### Recorded information
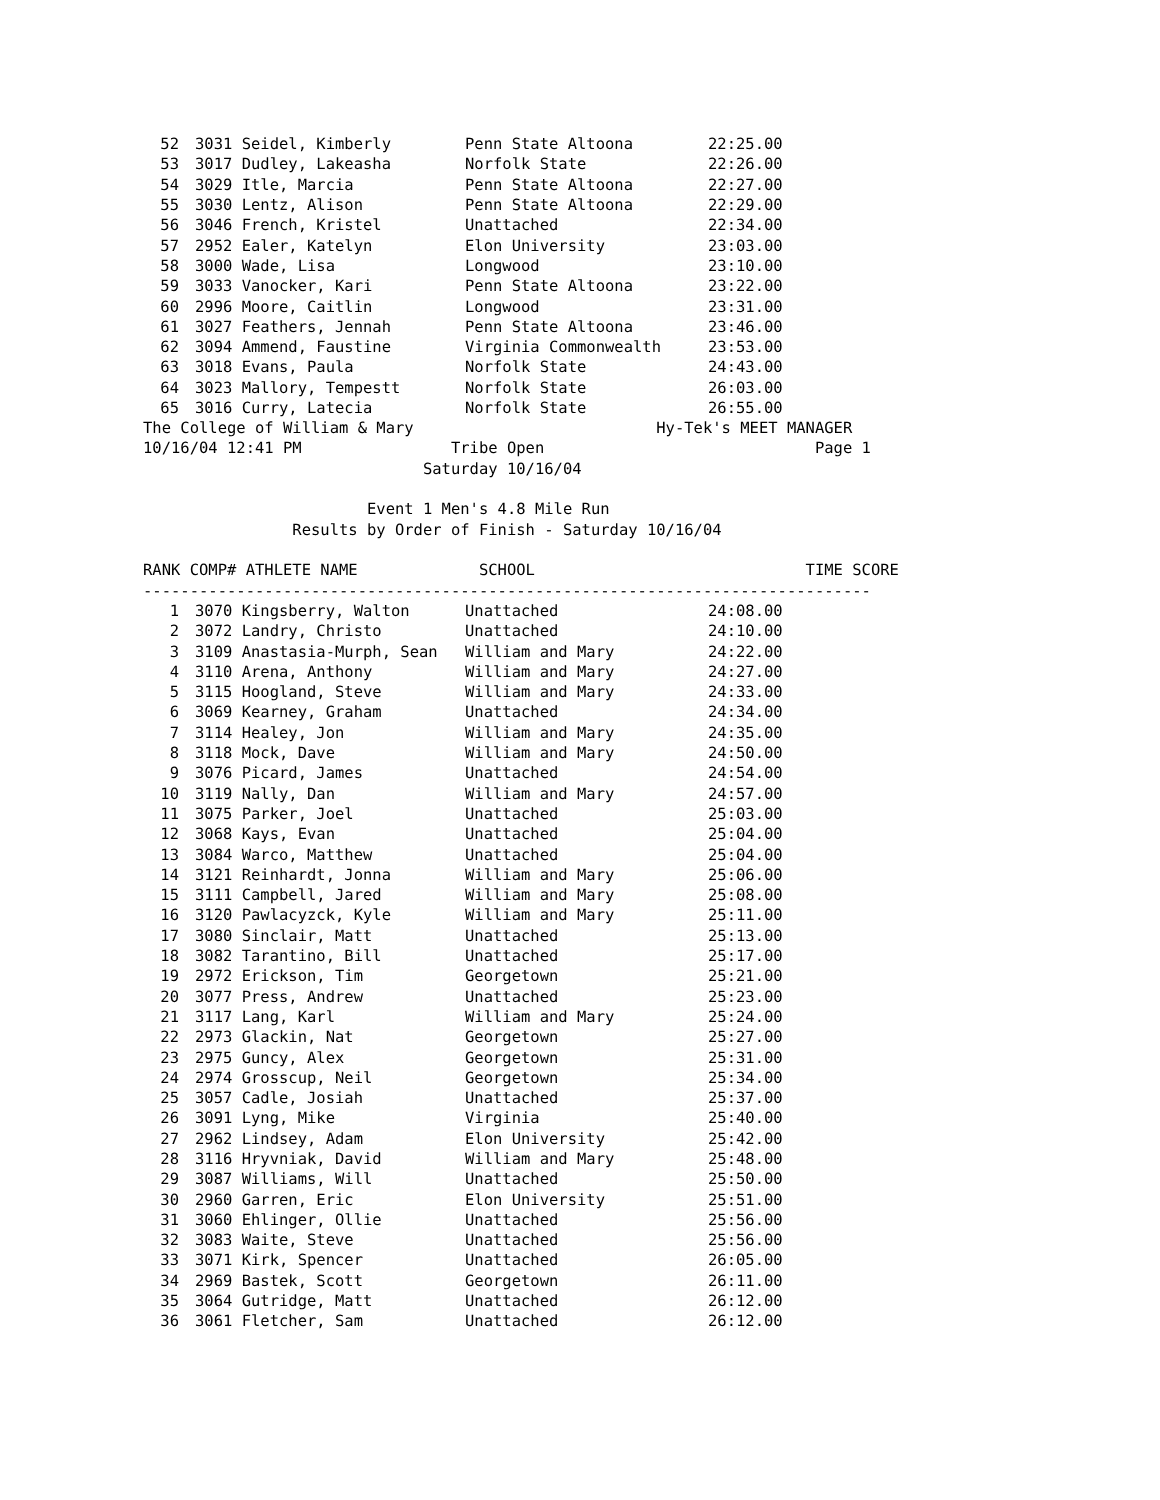| 52 | 3031 Seidel, Kimberly | Penn State Altoona | 22:25.00 |
| 53 | 3017 Dudley, Lakeasha | Norfolk State | 22:26.00 |
| 54 | 3029 Itle, Marcia | Penn State Altoona | 22:27.00 |
| 55 | 3030 Lentz, Alison | Penn State Altoona | 22:29.00 |
| 56 | 3046 French, Kristel | Unattached | 22:34.00 |
| 57 | 2952 Ealer, Katelyn | Elon University | 23:03.00 |
| 58 | 3000 Wade, Lisa | Longwood | 23:10.00 |
| 59 | 3033 Vanocker, Kari | Penn State Altoona | 23:22.00 |
| 60 | 2996 Moore, Caitlin | Longwood | 23:31.00 |
| 61 | 3027 Feathers, Jennah | Penn State Altoona | 23:46.00 |
| 62 | 3094 Ammend, Faustine | Virginia Commonwealth | 23:53.00 |
| 63 | 3018 Evans, Paula | Norfolk State | 24:43.00 |
| 64 | 3023 Mallory, Tempestt | Norfolk State | 26:03.00 |
| 65 | 3016 Curry, Latecia | Norfolk State | 26:55.00 |
The College of William & Mary                          Hy-Tek's MEET MANAGER
10/16/04 12:41 PM                Tribe Open                             Page 1
                              Saturday 10/16/04

                        Event 1 Men's 4.8 Mile Run
                Results by Order of Finish - Saturday 10/16/04

RANK COMP# ATHLETE NAME             SCHOOL                             TIME SCORE
------------------------------------------------------------------------------
| 1 | 3070 Kingsberry, Walton | Unattached | 24:08.00 |
| 2 | 3072 Landry, Christo | Unattached | 24:10.00 |
| 3 | 3109 Anastasia-Murph, Sean | William and Mary | 24:22.00 |
| 4 | 3110 Arena, Anthony | William and Mary | 24:27.00 |
| 5 | 3115 Hoogland, Steve | William and Mary | 24:33.00 |
| 6 | 3069 Kearney, Graham | Unattached | 24:34.00 |
| 7 | 3114 Healey, Jon | William and Mary | 24:35.00 |
| 8 | 3118 Mock, Dave | William and Mary | 24:50.00 |
| 9 | 3076 Picard, James | Unattached | 24:54.00 |
| 10 | 3119 Nally, Dan | William and Mary | 24:57.00 |
| 11 | 3075 Parker, Joel | Unattached | 25:03.00 |
| 12 | 3068 Kays, Evan | Unattached | 25:04.00 |
| 13 | 3084 Warco, Matthew | Unattached | 25:04.00 |
| 14 | 3121 Reinhardt, Jonna | William and Mary | 25:06.00 |
| 15 | 3111 Campbell, Jared | William and Mary | 25:08.00 |
| 16 | 3120 Pawlacyzck, Kyle | William and Mary | 25:11.00 |
| 17 | 3080 Sinclair, Matt | Unattached | 25:13.00 |
| 18 | 3082 Tarantino, Bill | Unattached | 25:17.00 |
| 19 | 2972 Erickson, Tim | Georgetown | 25:21.00 |
| 20 | 3077 Press, Andrew | Unattached | 25:23.00 |
| 21 | 3117 Lang, Karl | William and Mary | 25:24.00 |
| 22 | 2973 Glackin, Nat | Georgetown | 25:27.00 |
| 23 | 2975 Guncy, Alex | Georgetown | 25:31.00 |
| 24 | 2974 Grosscup, Neil | Georgetown | 25:34.00 |
| 25 | 3057 Cadle, Josiah | Unattached | 25:37.00 |
| 26 | 3091 Lyng, Mike | Virginia | 25:40.00 |
| 27 | 2962 Lindsey, Adam | Elon University | 25:42.00 |
| 28 | 3116 Hryvniak, David | William and Mary | 25:48.00 |
| 29 | 3087 Williams, Will | Unattached | 25:50.00 |
| 30 | 2960 Garren, Eric | Elon University | 25:51.00 |
| 31 | 3060 Ehlinger, Ollie | Unattached | 25:56.00 |
| 32 | 3083 Waite, Steve | Unattached | 25:56.00 |
| 33 | 3071 Kirk, Spencer | Unattached | 26:05.00 |
| 34 | 2969 Bastek, Scott | Georgetown | 26:11.00 |
| 35 | 3064 Gutridge, Matt | Unattached | 26:12.00 |
| 36 | 3061 Fletcher, Sam | Unattached | 26:12.00 |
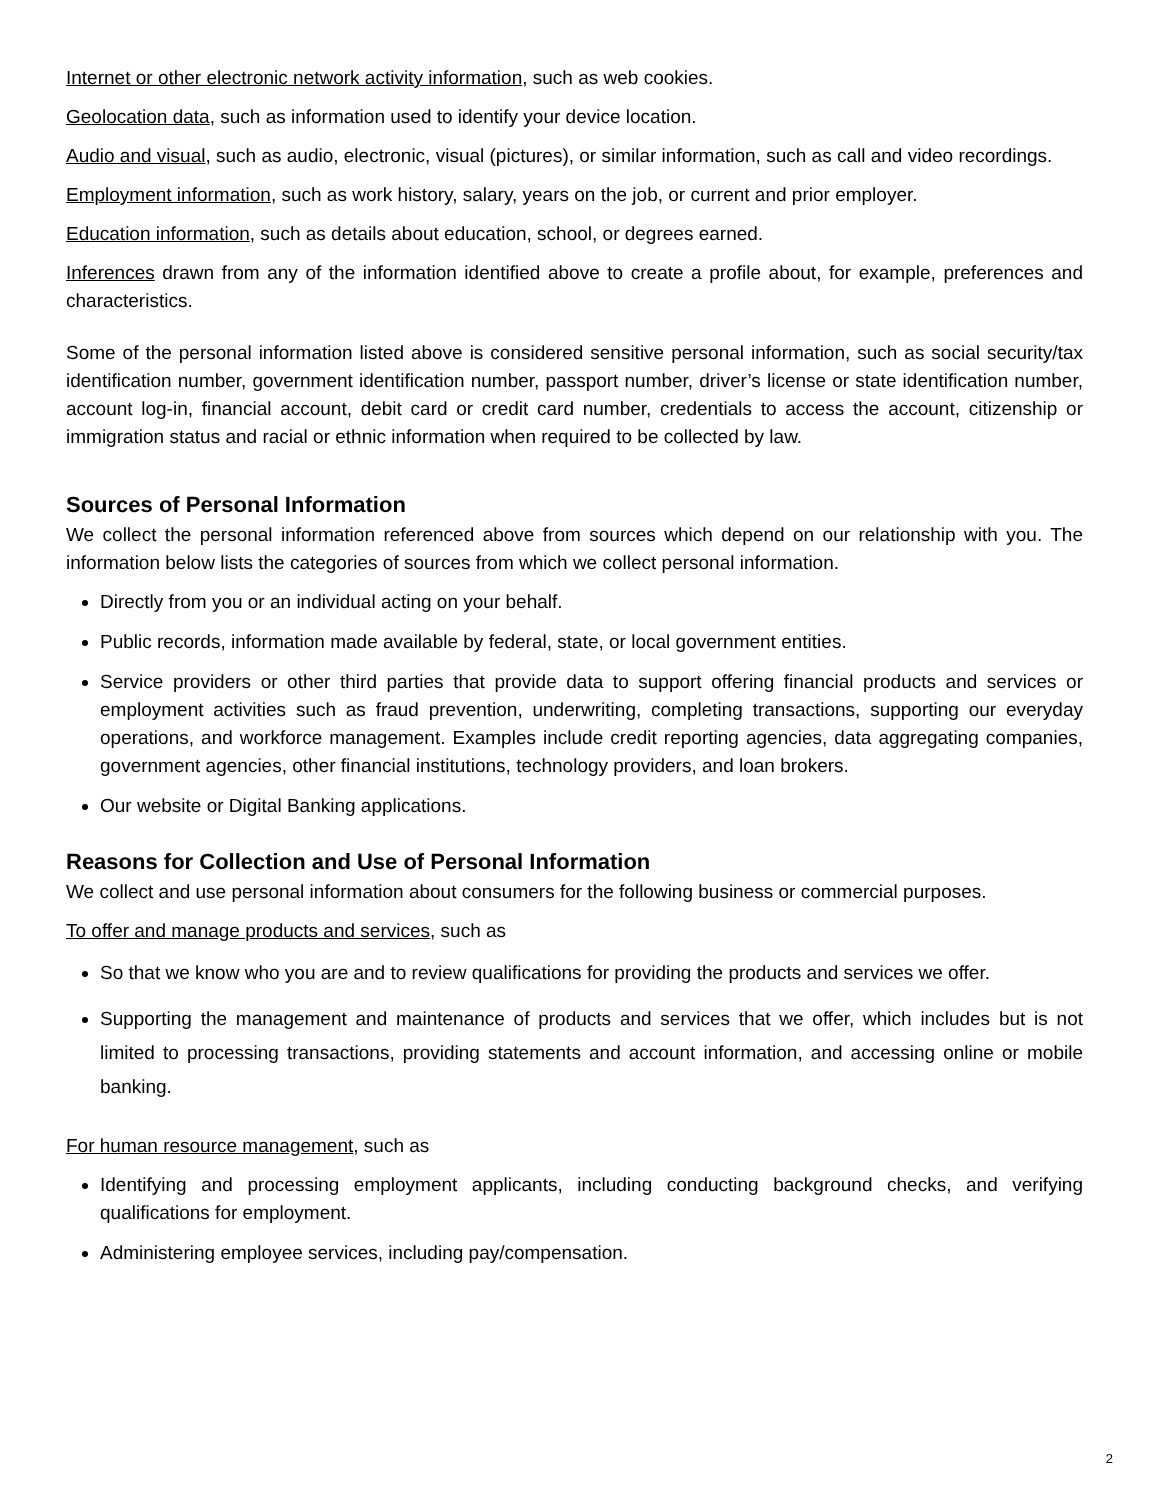Internet or other electronic network activity information, such as web cookies.
Geolocation data, such as information used to identify your device location.
Audio and visual, such as audio, electronic, visual (pictures), or similar information, such as call and video recordings.
Employment information, such as work history, salary, years on the job, or current and prior employer.
Education information, such as details about education, school, or degrees earned.
Inferences drawn from any of the information identified above to create a profile about, for example, preferences and characteristics.
Some of the personal information listed above is considered sensitive personal information, such as social security/tax identification number, government identification number, passport number, driver’s license or state identification number, account log-in, financial account, debit card or credit card number, credentials to access the account, citizenship or immigration status and racial or ethnic information when required to be collected by law.
Sources of Personal Information
We collect the personal information referenced above from sources which depend on our relationship with you. The information below lists the categories of sources from which we collect personal information.
Directly from you or an individual acting on your behalf.
Public records, information made available by federal, state, or local government entities.
Service providers or other third parties that provide data to support offering financial products and services or employment activities such as fraud prevention, underwriting, completing transactions, supporting our everyday operations, and workforce management. Examples include credit reporting agencies, data aggregating companies, government agencies, other financial institutions, technology providers, and loan brokers.
Our website or Digital Banking applications.
Reasons for Collection and Use of Personal Information
We collect and use personal information about consumers for the following business or commercial purposes.
To offer and manage products and services, such as
So that we know who you are and to review qualifications for providing the products and services we offer.
Supporting the management and maintenance of products and services that we offer, which includes but is not limited to processing transactions, providing statements and account information, and accessing online or mobile banking.
For human resource management, such as
Identifying and processing employment applicants, including conducting background checks, and verifying qualifications for employment.
Administering employee services, including pay/compensation.
2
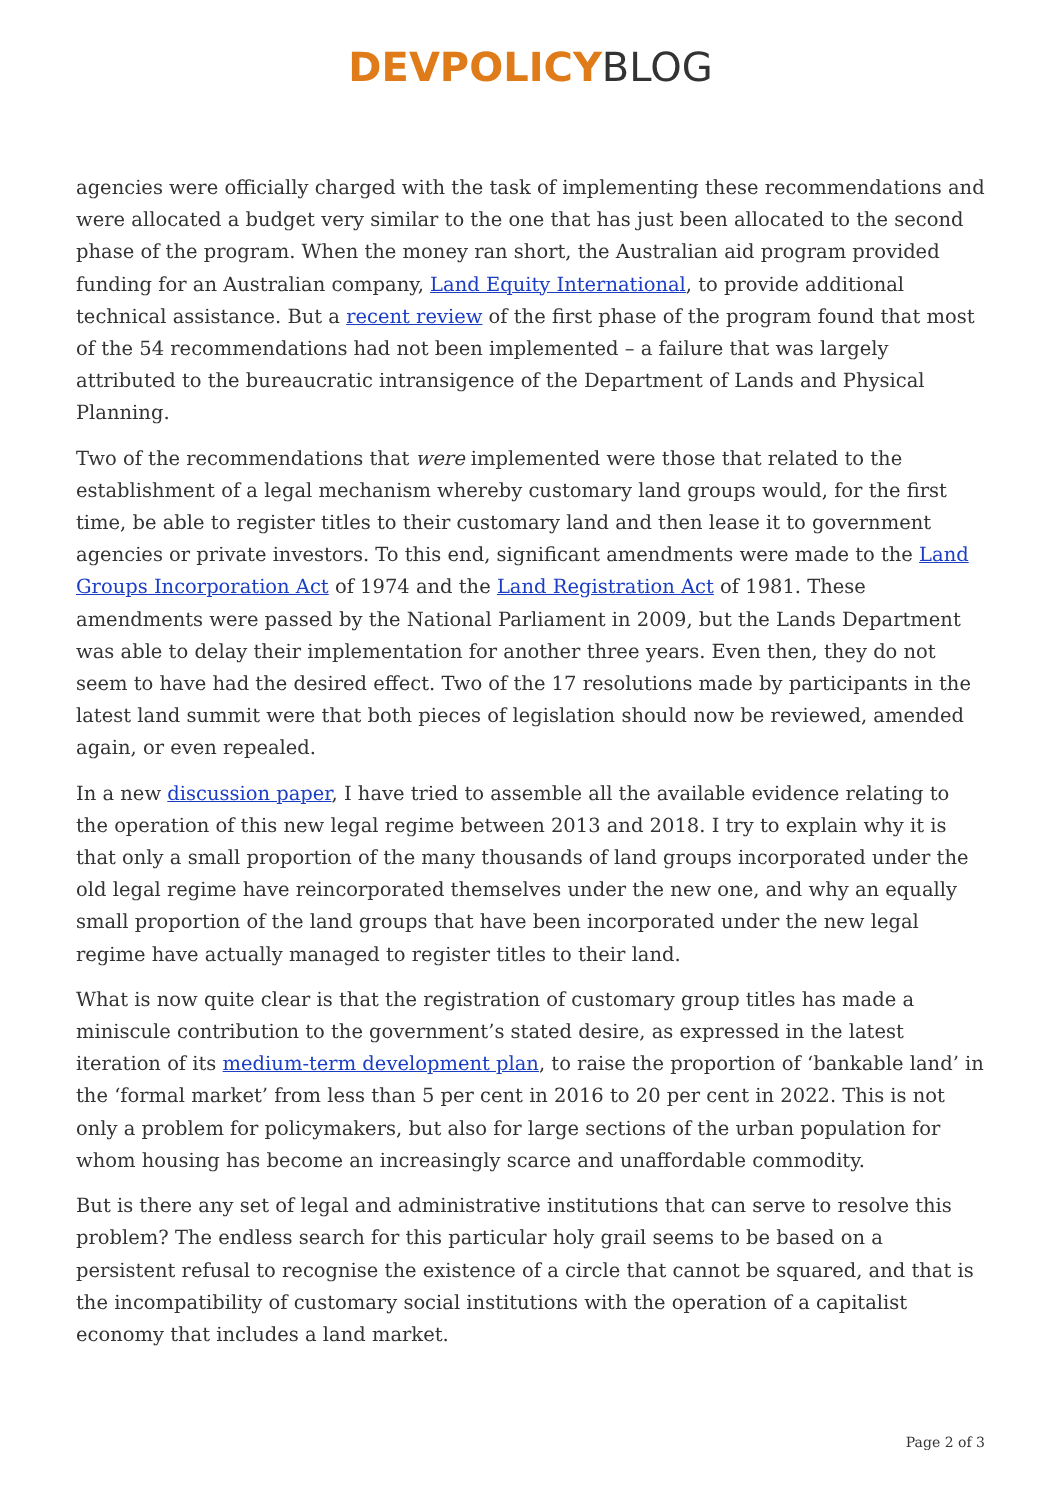DEVPOLICY BLOG
agencies were officially charged with the task of implementing these recommendations and were allocated a budget very similar to the one that has just been allocated to the second phase of the program. When the money ran short, the Australian aid program provided funding for an Australian company, Land Equity International, to provide additional technical assistance. But a recent review of the first phase of the program found that most of the 54 recommendations had not been implemented – a failure that was largely attributed to the bureaucratic intransigence of the Department of Lands and Physical Planning.
Two of the recommendations that were implemented were those that related to the establishment of a legal mechanism whereby customary land groups would, for the first time, be able to register titles to their customary land and then lease it to government agencies or private investors. To this end, significant amendments were made to the Land Groups Incorporation Act of 1974 and the Land Registration Act of 1981. These amendments were passed by the National Parliament in 2009, but the Lands Department was able to delay their implementation for another three years. Even then, they do not seem to have had the desired effect. Two of the 17 resolutions made by participants in the latest land summit were that both pieces of legislation should now be reviewed, amended again, or even repealed.
In a new discussion paper, I have tried to assemble all the available evidence relating to the operation of this new legal regime between 2013 and 2018. I try to explain why it is that only a small proportion of the many thousands of land groups incorporated under the old legal regime have reincorporated themselves under the new one, and why an equally small proportion of the land groups that have been incorporated under the new legal regime have actually managed to register titles to their land.
What is now quite clear is that the registration of customary group titles has made a miniscule contribution to the government’s stated desire, as expressed in the latest iteration of its medium-term development plan, to raise the proportion of ‘bankable land’ in the ‘formal market’ from less than 5 per cent in 2016 to 20 per cent in 2022. This is not only a problem for policymakers, but also for large sections of the urban population for whom housing has become an increasingly scarce and unaffordable commodity.
But is there any set of legal and administrative institutions that can serve to resolve this problem? The endless search for this particular holy grail seems to be based on a persistent refusal to recognise the existence of a circle that cannot be squared, and that is the incompatibility of customary social institutions with the operation of a capitalist economy that includes a land market.
Page 2 of 3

### Work item
Check all the records above and select each line where the string "transactions" is found.

### Answer box
Service providers or other third parties that provide data to support offering financial products and services or employment activities such as fraud prevention, underwriting, completing transactions, supporting our everyday operations, and workforce management. Examples include credit reporting agencies, data aggregating companies, government agencies, other financial institutions, technology providers, and loan brokers.
Supporting the management and maintenance of products and services that we offer, which includes but is not limited to processing transactions, providing statements and account information, and accessing online or mobile banking.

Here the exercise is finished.